After the intensity of Criminal Past, I needed a sweet romance and Cat Sebastain’s It Takes Two to Tumble, the first book in the Seducing the Sedgwicks series was exactly what I needed. It’s been way too long since I’ve picked up one of Cat’s books and I’m so glad I grabbed this one.

Ben Sedgwick is a country vicar, happy to help his parishioners and lead a simple life. The quiet ends when he asked to look after three children who are running wild after the death of their mother has left them only with the household servants to mind them. No governess or tutor can keep up with them and their naval captain father hasn’t been able to get home yet. Ben slowly succeeds in getting the trio to behave, at least a little, in time for their father’s return.

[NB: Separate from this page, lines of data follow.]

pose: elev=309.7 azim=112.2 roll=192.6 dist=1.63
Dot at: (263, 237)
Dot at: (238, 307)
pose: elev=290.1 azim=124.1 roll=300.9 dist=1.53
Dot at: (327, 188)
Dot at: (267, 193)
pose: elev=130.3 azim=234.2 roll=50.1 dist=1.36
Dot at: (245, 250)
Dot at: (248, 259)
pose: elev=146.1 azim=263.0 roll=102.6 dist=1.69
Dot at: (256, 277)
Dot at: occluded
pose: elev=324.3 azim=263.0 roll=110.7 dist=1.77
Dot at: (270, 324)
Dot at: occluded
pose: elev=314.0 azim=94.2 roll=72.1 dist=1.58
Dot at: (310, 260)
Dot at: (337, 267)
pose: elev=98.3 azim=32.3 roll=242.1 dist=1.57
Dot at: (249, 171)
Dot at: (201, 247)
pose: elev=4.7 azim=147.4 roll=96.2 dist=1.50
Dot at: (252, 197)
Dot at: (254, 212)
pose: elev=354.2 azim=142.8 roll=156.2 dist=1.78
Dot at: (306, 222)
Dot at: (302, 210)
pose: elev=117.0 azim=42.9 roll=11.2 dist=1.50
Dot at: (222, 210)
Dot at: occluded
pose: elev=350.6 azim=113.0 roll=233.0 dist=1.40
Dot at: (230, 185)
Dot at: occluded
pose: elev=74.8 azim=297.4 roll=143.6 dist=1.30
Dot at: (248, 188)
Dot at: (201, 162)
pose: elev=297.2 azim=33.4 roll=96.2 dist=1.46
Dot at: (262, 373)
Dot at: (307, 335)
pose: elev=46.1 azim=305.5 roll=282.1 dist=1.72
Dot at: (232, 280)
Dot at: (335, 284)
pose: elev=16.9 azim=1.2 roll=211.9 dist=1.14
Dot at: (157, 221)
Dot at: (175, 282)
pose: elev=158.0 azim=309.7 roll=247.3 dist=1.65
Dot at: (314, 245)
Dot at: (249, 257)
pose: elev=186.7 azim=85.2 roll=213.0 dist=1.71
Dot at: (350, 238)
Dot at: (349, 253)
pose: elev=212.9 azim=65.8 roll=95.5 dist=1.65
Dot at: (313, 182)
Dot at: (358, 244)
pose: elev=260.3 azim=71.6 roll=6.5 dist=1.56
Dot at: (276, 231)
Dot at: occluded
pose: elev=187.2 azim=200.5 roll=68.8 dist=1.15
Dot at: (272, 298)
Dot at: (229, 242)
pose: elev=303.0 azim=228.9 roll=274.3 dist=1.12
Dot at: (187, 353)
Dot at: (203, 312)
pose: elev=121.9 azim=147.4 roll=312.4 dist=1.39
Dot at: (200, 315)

Captain Philip Dacre has lived on the sea and is uncomfortable at the thought of spending a summer on shore even though he knows his children need him. He’s also still going through the grief of losing not only his wife but a crewman he was quite close to. He’s used to things running in an orderly fashion so he’s quite alarmed that discipline doesn’t seem to work in his household.

Right off one of the elements that delighted me in this book was the Sound of Music-like goings on with the children. While no one is singing in the hills, you’ve got wild children, someone whose come from the church to work with them, and a captain hell bent on having things run his way. Cat’s adaptation of this is simply charming. Ben is as stubborn as Maria when it comes to fighting for the children to be understood rather than simply brushed away. And Philip starts off as a classic Captain Von Trapp, minus the whistle, but soon sees how special children his children are… and that Ben is quite something too.

Of course, complications abound as well. Ben is betrothed to his best friend, Alice, who he cares deeply about and wants to make sure she is cared for as she is not well. A scandal involving his family also surfaces, which devastates Ben and calls into question every aspect of his future. Philip, meanwhile, has a ticking clock. He’s due to return to his ship at the end of summer. The more he’s home with his children, getting back into the routine of the village and forging more of a connection with Ben, he’s left at loose ends trying to decide where his duty lies. Each of these problems are managed so deftly by Cat and she usually manages to bring help from quite unexpected people to remove the barriers for Phillip and Ben to forge a life together that can work given the era they live in.

One of the things I’ve always enjoyed in Cat’s books is front and center here too–the tender way that she writes two guys falling in love. The scenes with Phillip and Ben as they move from arguing over the best way to manage the children to finding common ground that blooms into caring for and loving each other gave me the warm fuzzies. I couldn’t help but root for them as if I might’ve been a dear friend.

And the children… what a delight. Sometimes having one child in a book can be too much. Here there are three and I enjoyed each one of them. In their own way, they guided Ben and Phillip to discovering why they should stay right where they were and be a support system for them. There’s a particularly touching bit of business around a learning disability that fleshed out both father and son that was quite touching.

Joel Leslie gets to showcase his work with accents here. His portrayal of Ben and Philip is wonderful, capturing both the prickly and tender moments perfectly only adding to those warm fuzzies I mentioned earlier. Plus his voicing of the children is top notch along with the rest of the rather large cast of characters.

If you’re in the mood to visit an English village and watch two men have a super sweet romance, Cat Sebastain’s It Takes Two to Tumble is the book for you.